Woman showing gratitude with a gesture of prayer

Research suggests that people who feel gratitude benefit in the following ways. They’re:

1. happier
2. less depressed
3. less stressed
4. more satisfied with their lives and social relationships
5. aware of their purpose in life
6. self confident
7. positive
8. able to cope with the difficulties in positive ways
9. more likely to seek support from other people, and
10. able to learn and grow from their experiences.

It has been said that gratitude is strongly linked with mental health. Several times in my life I have kept a gratitude journal, in which I have written about five things I was grateful for each day. I kept this journal on my computer in the form of writing an email to a friend each evening with my list of things I was grateful for. Many times I felt grateful for more than five things.
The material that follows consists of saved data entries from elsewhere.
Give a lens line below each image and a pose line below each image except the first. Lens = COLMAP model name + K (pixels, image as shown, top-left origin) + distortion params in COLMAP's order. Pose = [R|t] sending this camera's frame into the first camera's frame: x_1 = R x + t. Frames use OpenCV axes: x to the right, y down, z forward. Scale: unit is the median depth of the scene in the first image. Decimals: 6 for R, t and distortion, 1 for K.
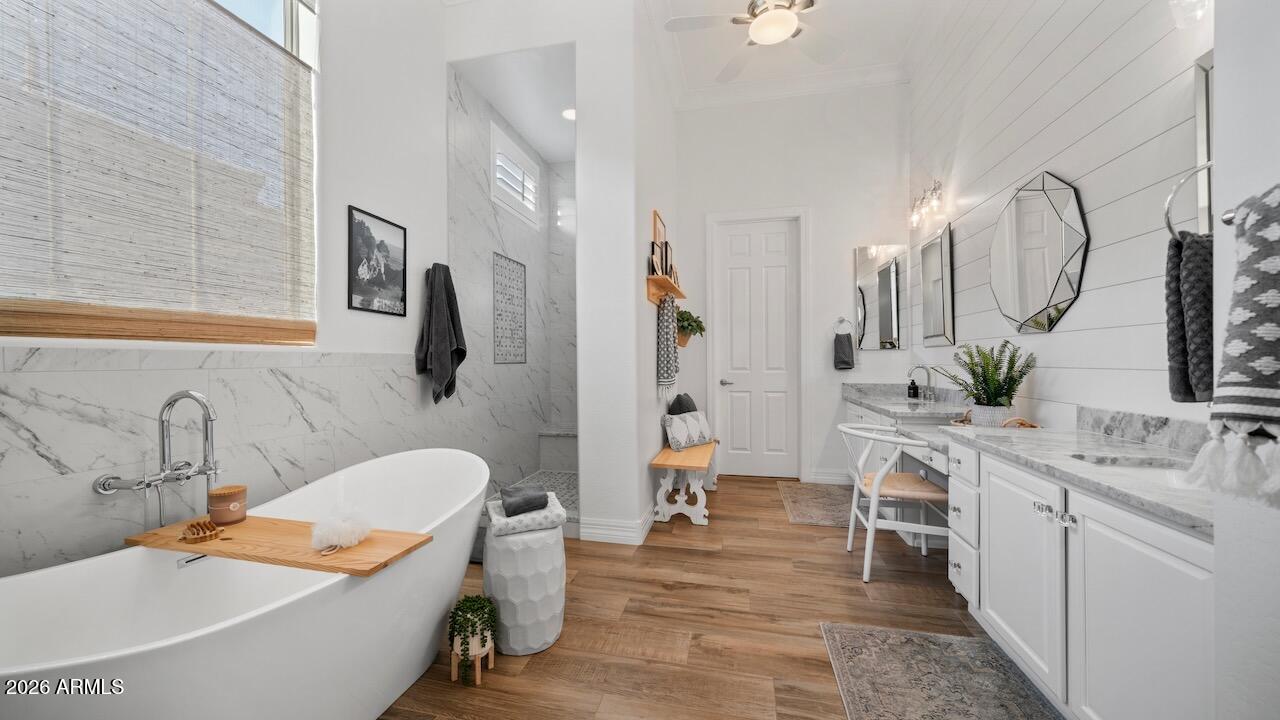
lens RADIAL K [[495.7, 0, 609.1], [0, 495.7, 363.7], [0, 0, 1]] dist [0.003416, 0.000155]
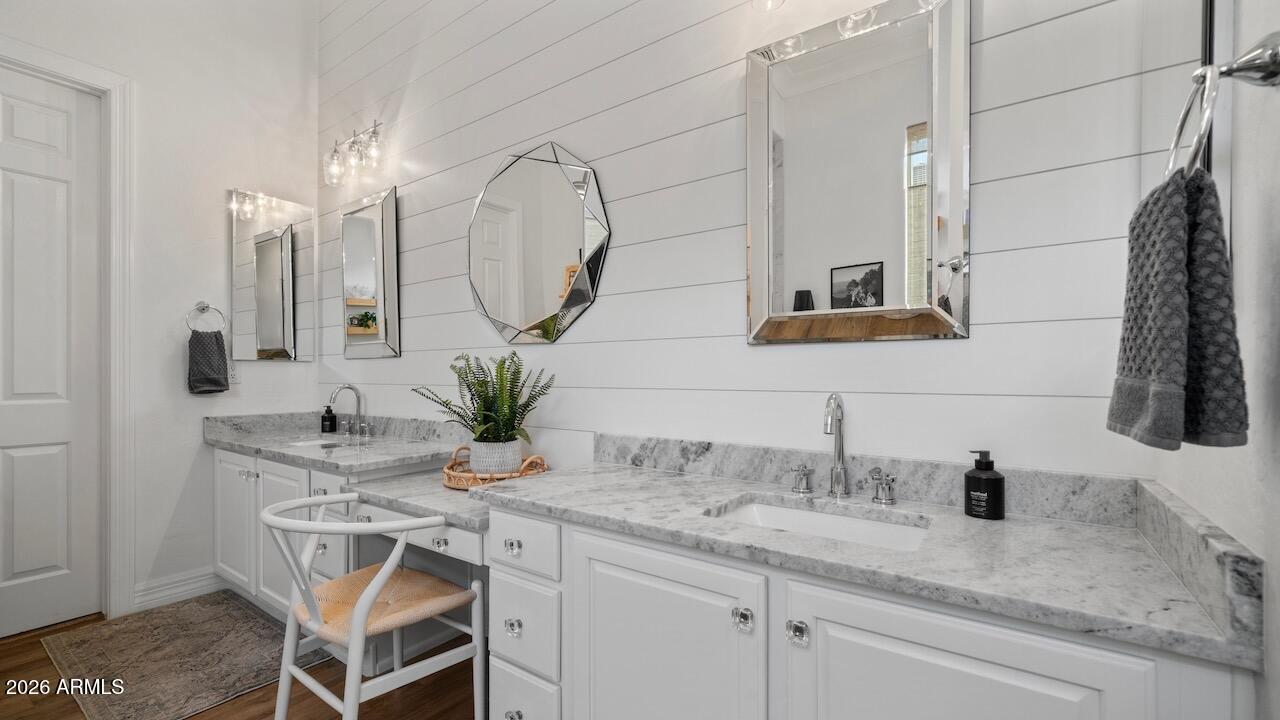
lens RADIAL K [[519.3, 0, 636.2], [0, 519.3, 375.7], [0, 0, 1]] dist [-0.006035, 0.001123]
pose [[0.340470, 0.004153, 0.940246, 0.099606], [0.004271, 0.999973, -0.005964, -0.004037], [-0.940246, 0.006047, 0.340443, 0.421389]]
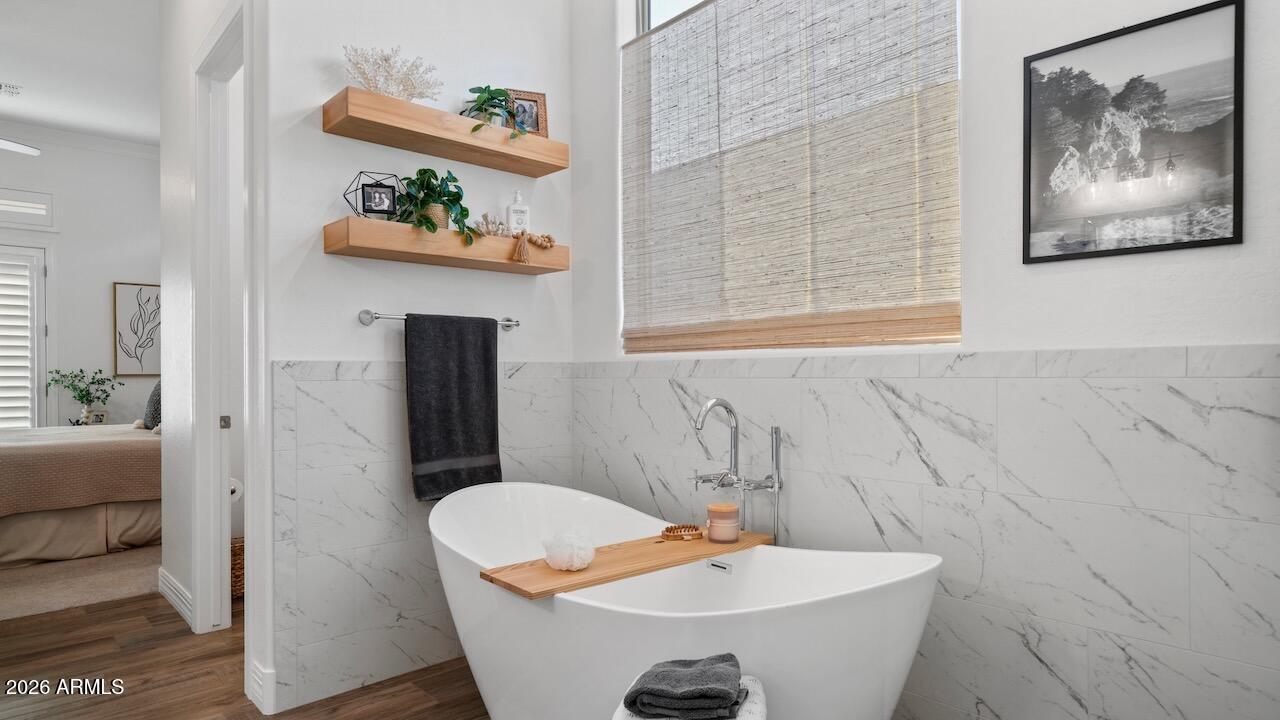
lens RADIAL K [[729.8, 0, 637.2], [0, 729.8, 372.4], [0, 0, 1]] dist [0.004816, -0.000722]
pose [[-0.544930, 0.014441, -0.838357, 0.409097], [0.008583, 0.999895, 0.011644, -0.015700], [0.838437, -0.000850, -0.544997, 1.379323]]
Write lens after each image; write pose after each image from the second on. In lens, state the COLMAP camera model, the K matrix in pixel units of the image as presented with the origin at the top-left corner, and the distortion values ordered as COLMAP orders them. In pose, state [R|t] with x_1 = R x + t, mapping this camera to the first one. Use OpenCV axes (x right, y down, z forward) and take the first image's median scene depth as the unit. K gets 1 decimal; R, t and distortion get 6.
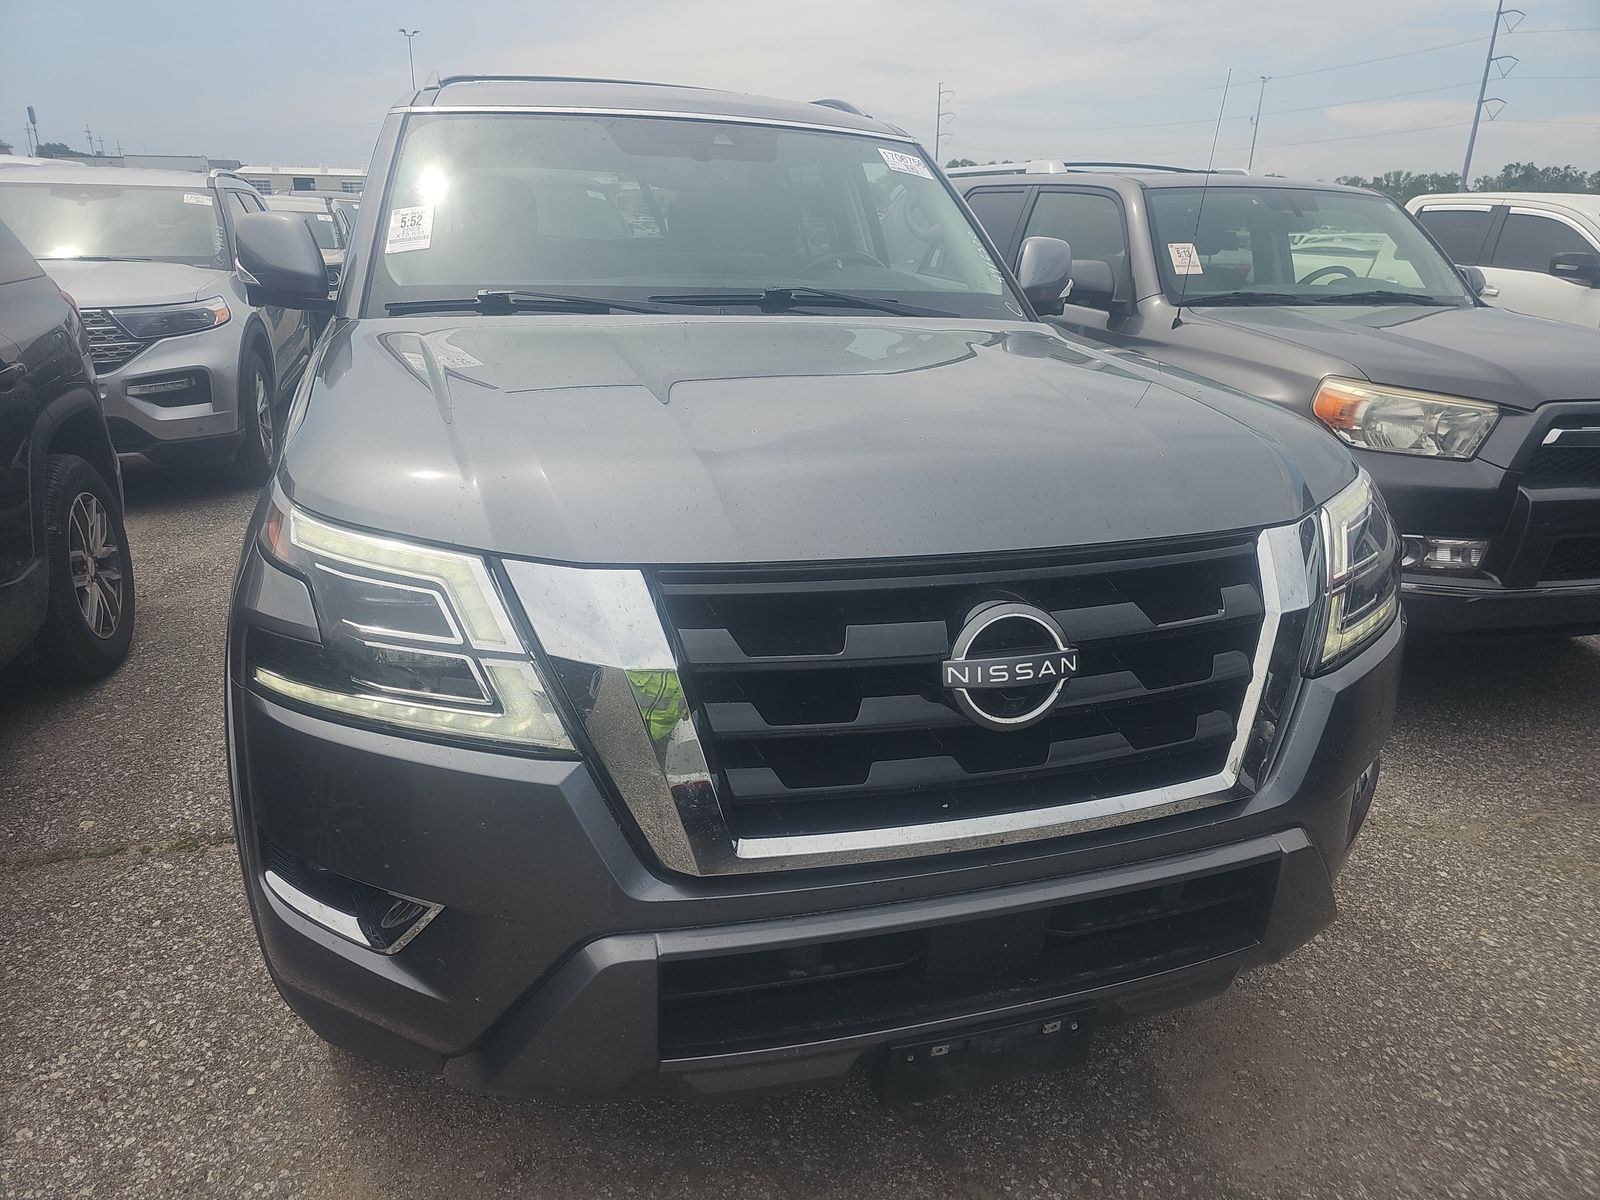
lens RADIAL K [[1092.2, 0, 800.0], [0, 1092.2, 600.0], [0, 0, 1]] dist [0.047239, -0.049745]
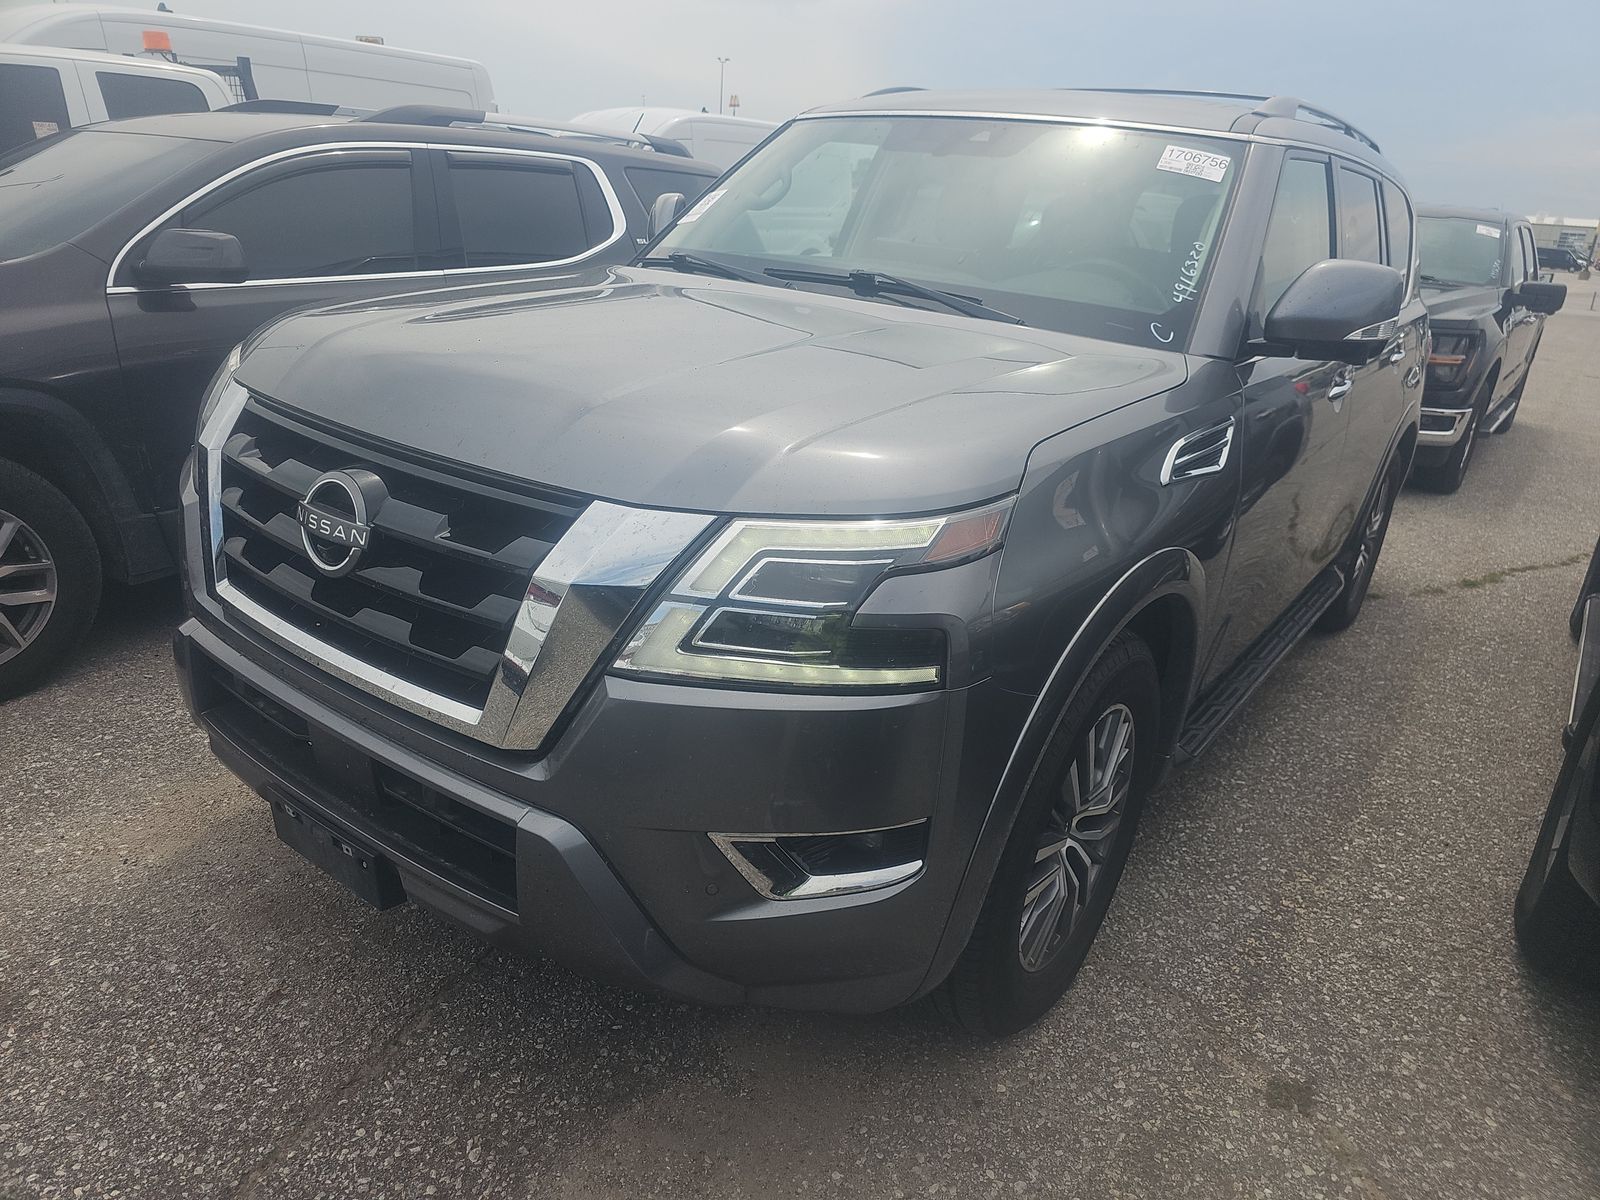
lens RADIAL K [[1092.2, 0, 800.0], [0, 1092.2, 600.0], [0, 0, 1]] dist [0.047239, -0.049745]
pose [[0.582235, 0.300624, -0.755399, 1.075362], [-0.327500, 0.937133, 0.120522, -0.131635], [0.744141, 0.177221, 0.644086, 0.455180]]
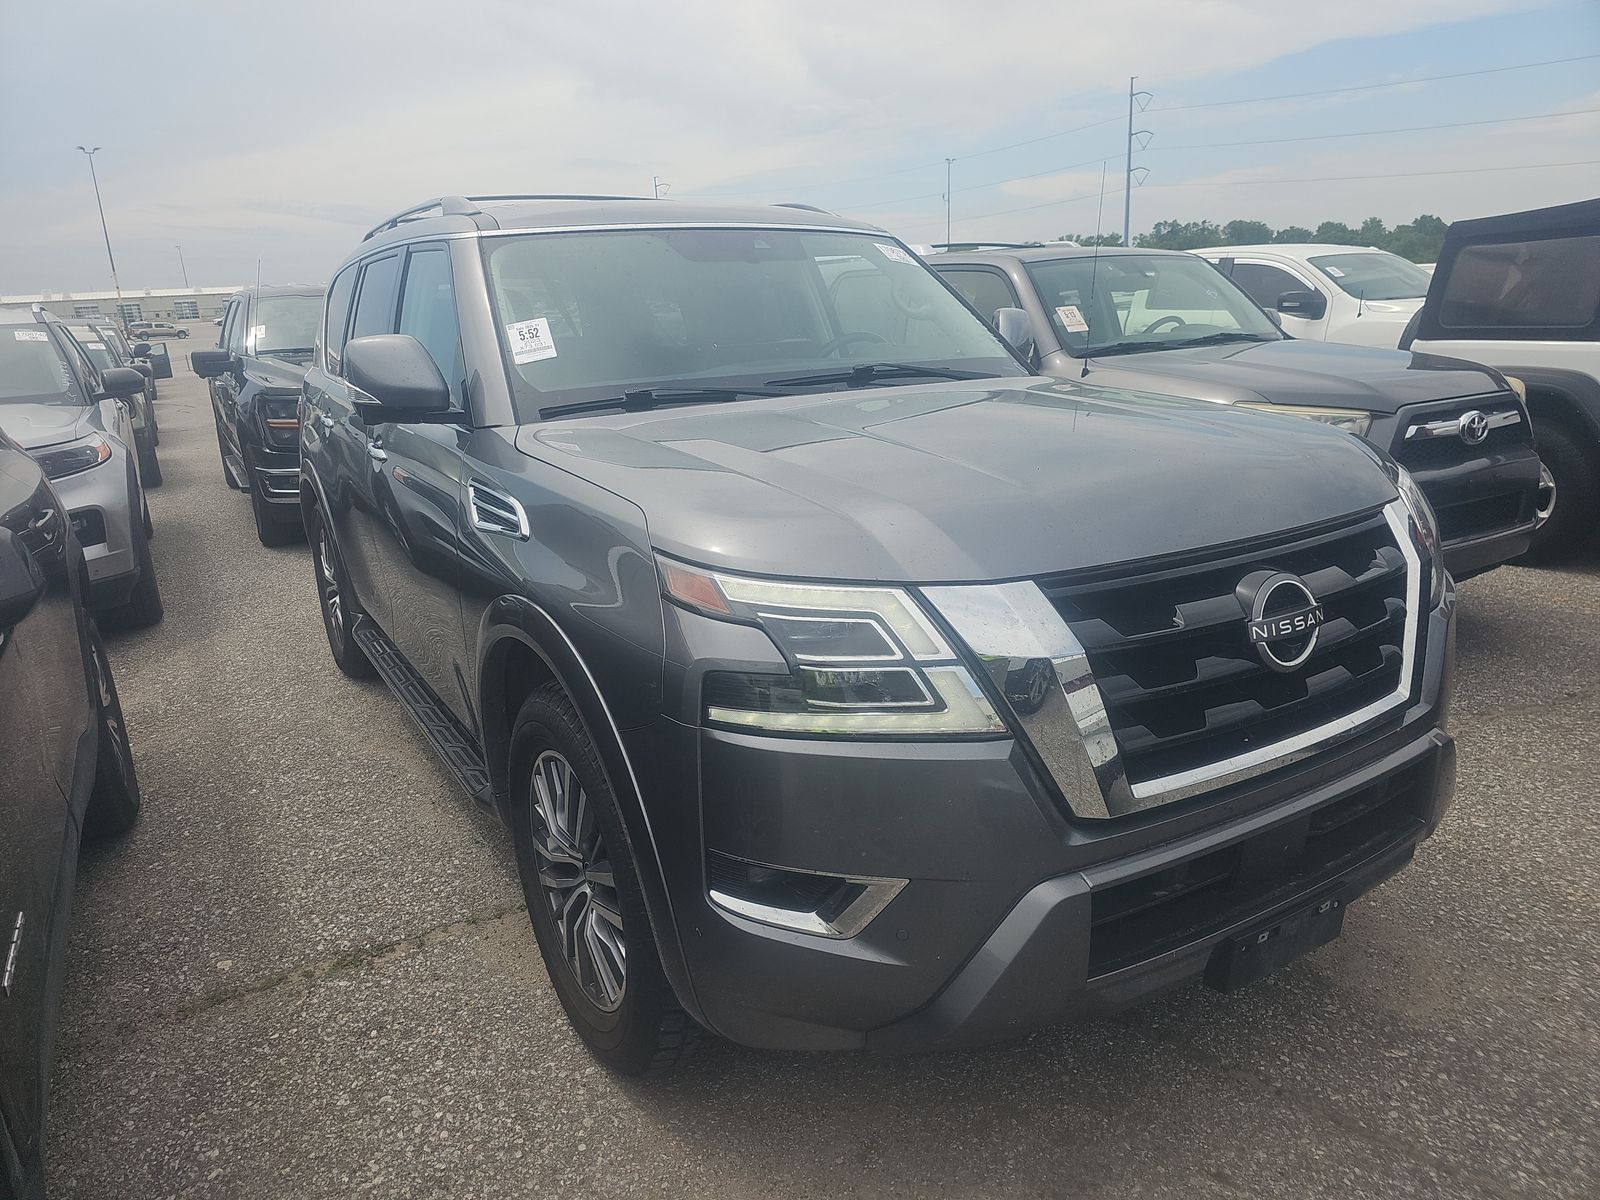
lens RADIAL K [[1092.6, 0, 800.8], [0, 1092.6, 593.1], [0, 0, 1]] dist [0.057288, -0.064761]
pose [[0.967847, -0.127158, 0.217031, -0.481180], [0.143284, 0.987849, -0.060199, 0.017387], [-0.206740, 0.089361, 0.974307, -0.121429]]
It is so easy to focus on circumstances or people whom we are disappointed in. Continually thinking about negative people and situations results in feeling depressed, angry, annoyed, irritable, and generally cranky. We talk to our friends looking for justification for feeling this negativity which just makes us feel worse.

The habit of writing in a gratitude journal each evening is a way of focusing our attention on what is positive in our lives. It also helps us to look for things to be grateful for during the day. Gratitude enters our consciousness and directs our minds towards positivity.

Some of the items in my gratitude journal are: healthy children, dear friends, a sweet cottage to live in, the pond by my cottage, freedom to explore creativity, work that I have enjoyed or not enjoyed but learned from, finding spiritual practice that inspires me, appreciation for beauty in nature and in people, a sense of aesthetics, enjoying simple pleasures, simplifying my life, taking time to really listen to people, cooking for myself and my friends, good movies, good popcorn to munch while I watch the good movies, instances which have been very difficult that have taught me about myself, kayaking, dancing, sunsets, small acts of kindness, strolling through museums, looking at a photograph of the Dalai Lama, availability of books, the ocean, pristine snow covered woods, giving and receiving gifts and especially gifts from the heart, observed acts of generosity and kindness.

Remembering all these things lifts my heart. It is easy to understand how gratitude is responsible for the positive and healthy characteristics of people who feel it. We spend so much time looking for things to make ourselves happy – and all we really have to do is appreciate what is all around us each and every day.